_MATERIAL PROVIDED_:
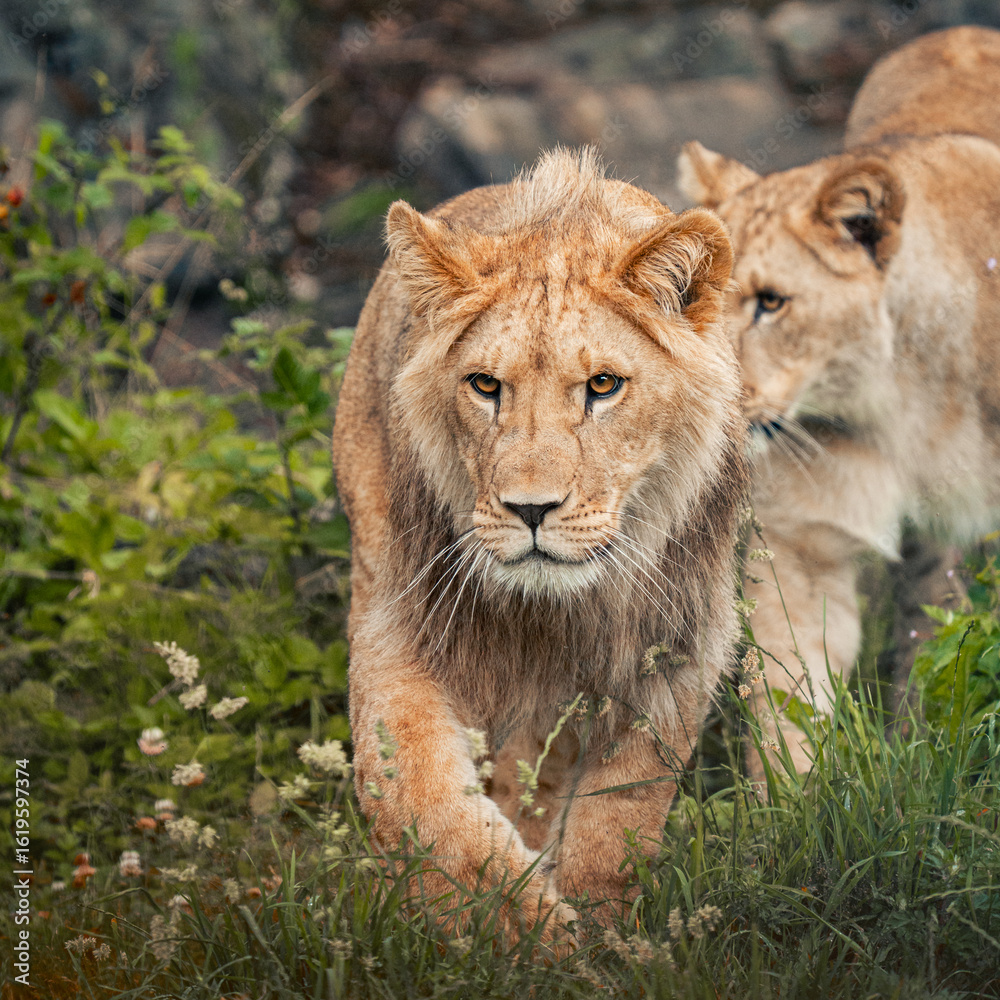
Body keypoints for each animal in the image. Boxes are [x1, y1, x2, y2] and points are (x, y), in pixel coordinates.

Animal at [331, 148, 749, 937]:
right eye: (485, 385)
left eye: (604, 385)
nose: (530, 510)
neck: (556, 612)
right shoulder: (398, 628)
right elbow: (431, 811)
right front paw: (534, 937)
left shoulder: (677, 650)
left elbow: (620, 819)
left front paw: (608, 932)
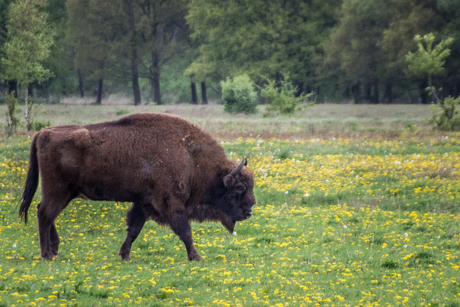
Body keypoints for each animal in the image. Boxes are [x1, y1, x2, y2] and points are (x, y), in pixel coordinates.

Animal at [18, 113, 255, 262]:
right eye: (239, 188)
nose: (250, 209)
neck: (190, 157)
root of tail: (43, 133)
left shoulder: (143, 202)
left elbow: (133, 229)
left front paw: (124, 255)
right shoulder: (171, 204)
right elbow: (185, 231)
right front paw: (197, 257)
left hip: (65, 192)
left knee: (46, 213)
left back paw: (55, 249)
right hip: (58, 190)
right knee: (45, 214)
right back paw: (47, 254)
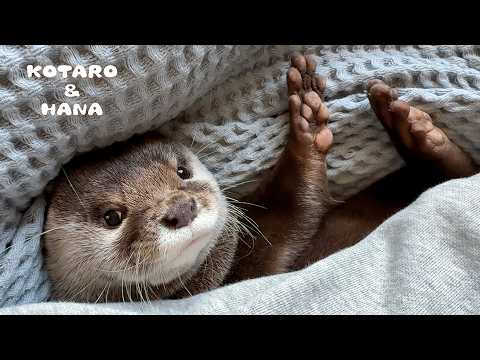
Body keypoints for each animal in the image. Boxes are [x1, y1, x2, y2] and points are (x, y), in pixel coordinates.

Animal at [43, 52, 478, 300]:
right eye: (112, 217)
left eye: (182, 172)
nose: (181, 208)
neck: (224, 270)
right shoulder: (263, 258)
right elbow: (294, 204)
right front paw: (305, 131)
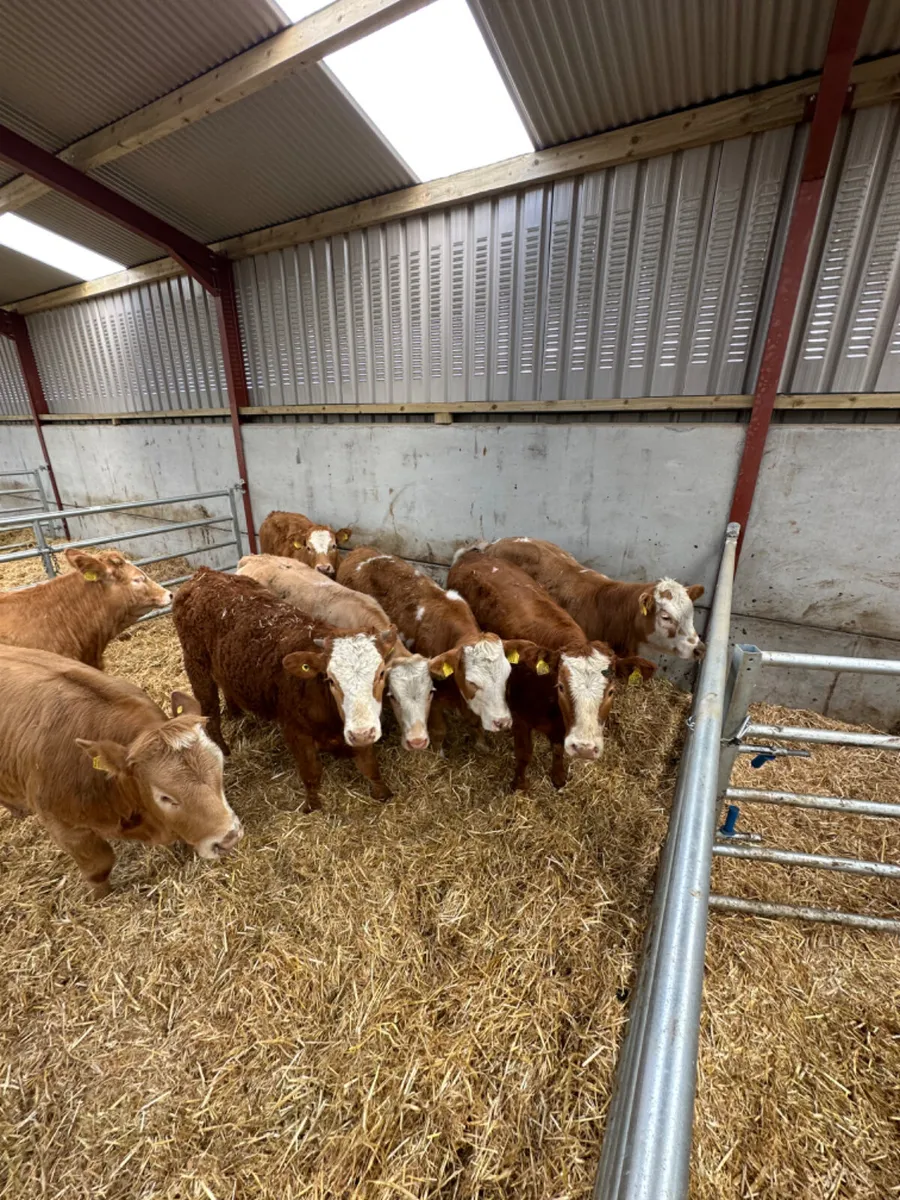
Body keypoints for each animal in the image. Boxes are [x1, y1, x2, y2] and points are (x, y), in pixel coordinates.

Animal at [0, 645, 241, 899]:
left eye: (220, 768)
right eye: (165, 797)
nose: (229, 839)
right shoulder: (65, 828)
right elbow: (98, 866)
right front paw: (101, 898)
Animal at [173, 568, 395, 809]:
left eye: (381, 673)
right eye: (330, 679)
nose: (362, 733)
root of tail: (204, 574)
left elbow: (370, 765)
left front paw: (383, 792)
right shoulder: (295, 731)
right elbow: (311, 773)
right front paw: (313, 806)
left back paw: (235, 712)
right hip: (196, 665)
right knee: (210, 710)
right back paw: (223, 750)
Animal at [337, 547, 540, 754]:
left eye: (507, 676)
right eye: (472, 682)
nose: (502, 722)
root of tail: (360, 550)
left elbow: (475, 721)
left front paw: (482, 744)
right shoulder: (433, 695)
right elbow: (439, 730)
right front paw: (438, 753)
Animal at [447, 549, 656, 792]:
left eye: (611, 691)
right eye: (562, 687)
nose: (585, 748)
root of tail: (472, 554)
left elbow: (558, 751)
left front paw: (558, 777)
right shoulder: (520, 717)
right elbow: (524, 754)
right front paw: (519, 784)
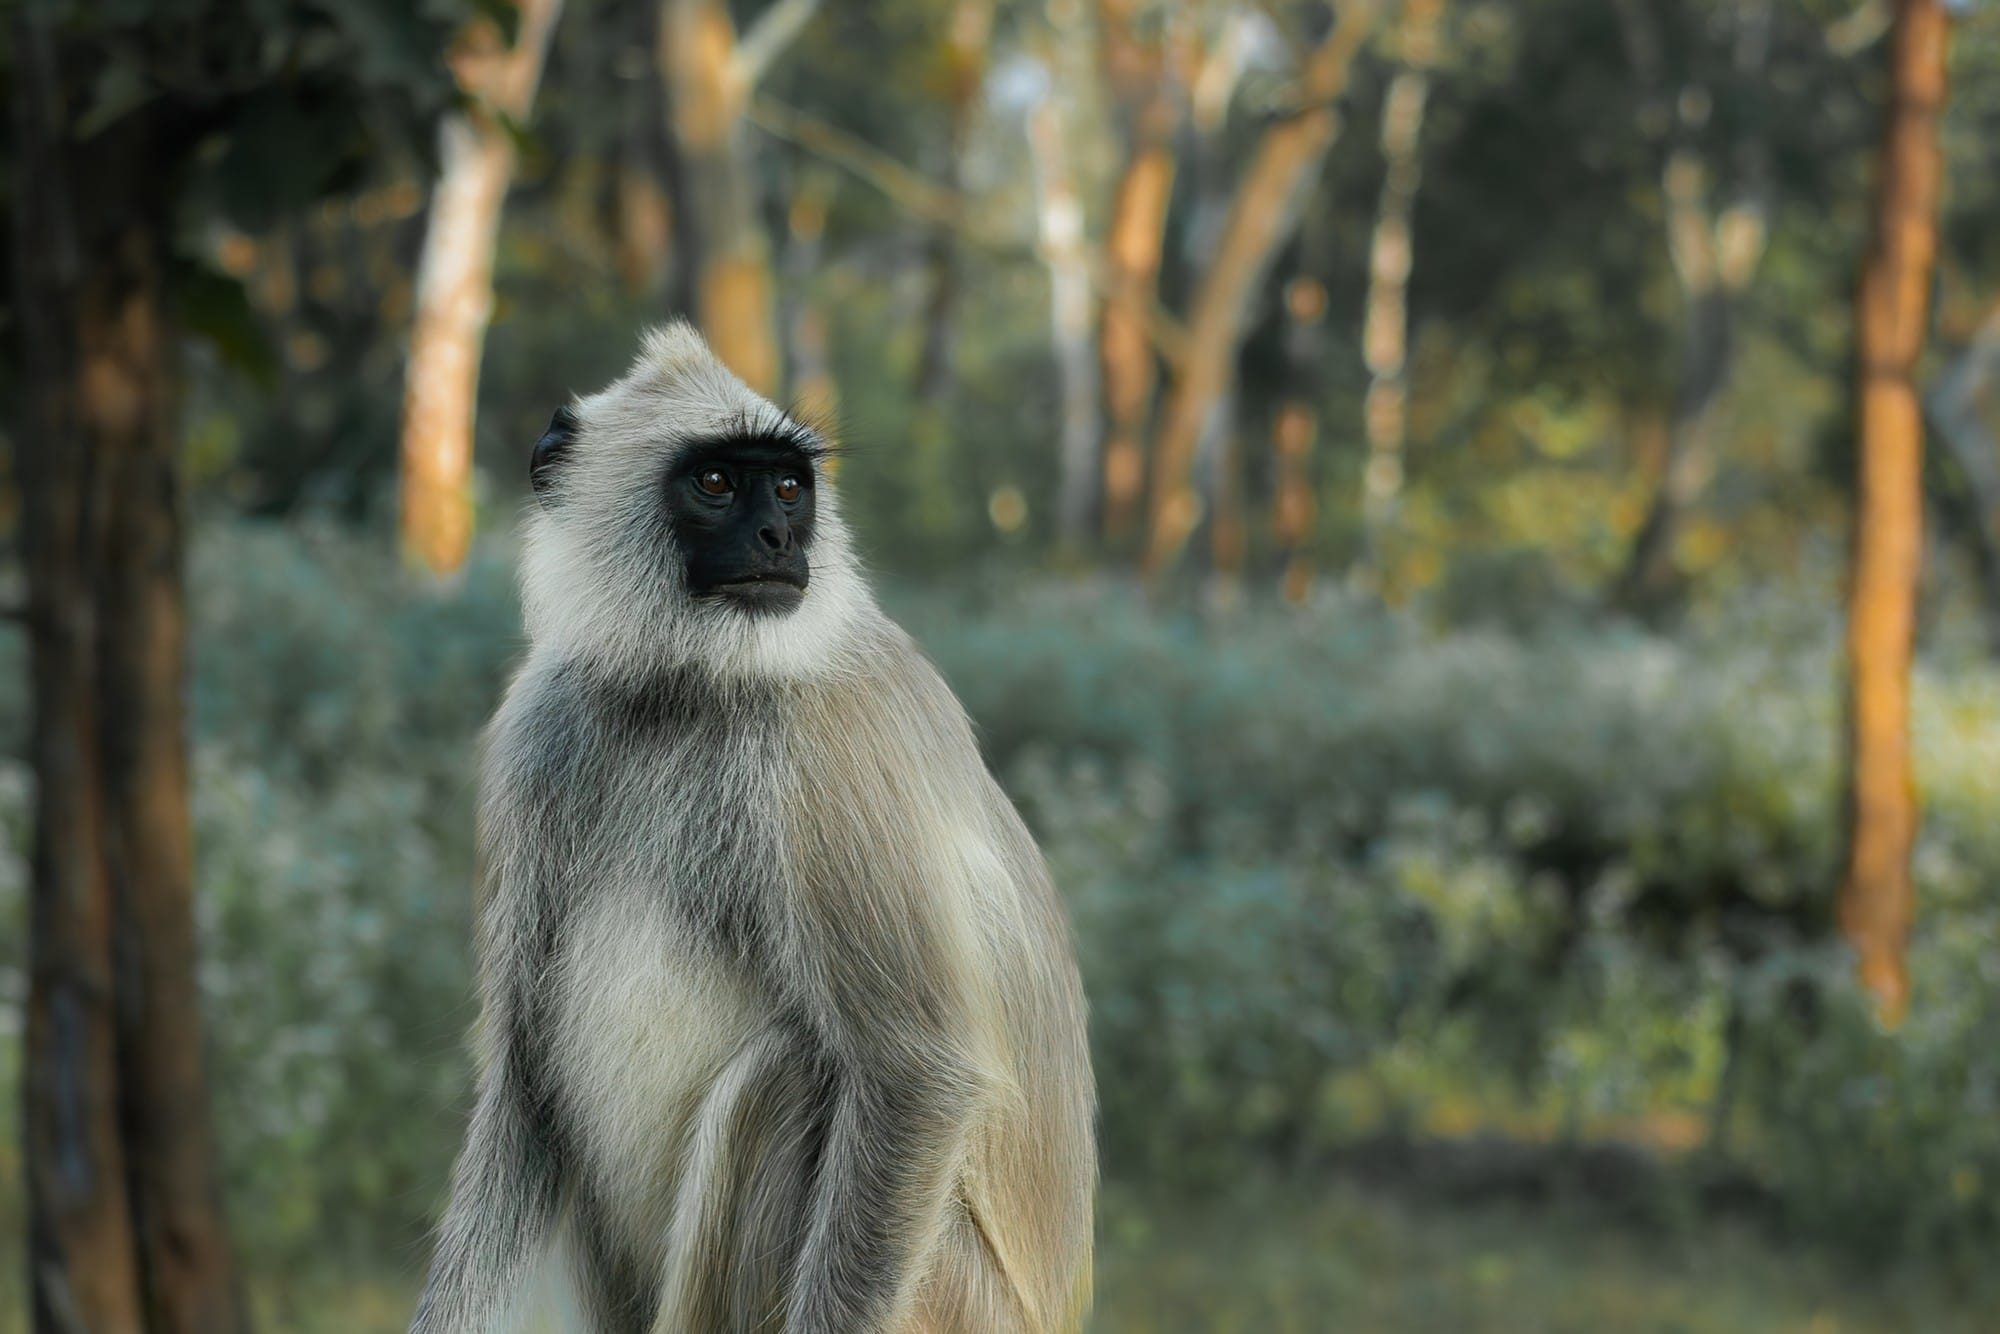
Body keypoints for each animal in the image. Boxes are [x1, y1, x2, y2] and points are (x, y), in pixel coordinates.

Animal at [409, 323, 1096, 1334]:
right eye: (717, 482)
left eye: (788, 488)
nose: (778, 537)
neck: (685, 689)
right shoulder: (538, 734)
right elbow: (521, 1084)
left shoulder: (826, 748)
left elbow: (916, 1077)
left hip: (951, 1298)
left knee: (790, 1080)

_ACTIVITY_:
The answer must be every line from the records above that contains the word "tail", copied in full.

_EXERCISE OUTPUT_:
root of tail: (43, 133)
root of tail: (204, 574)
root of tail: (360, 550)
root of tail: (472, 554)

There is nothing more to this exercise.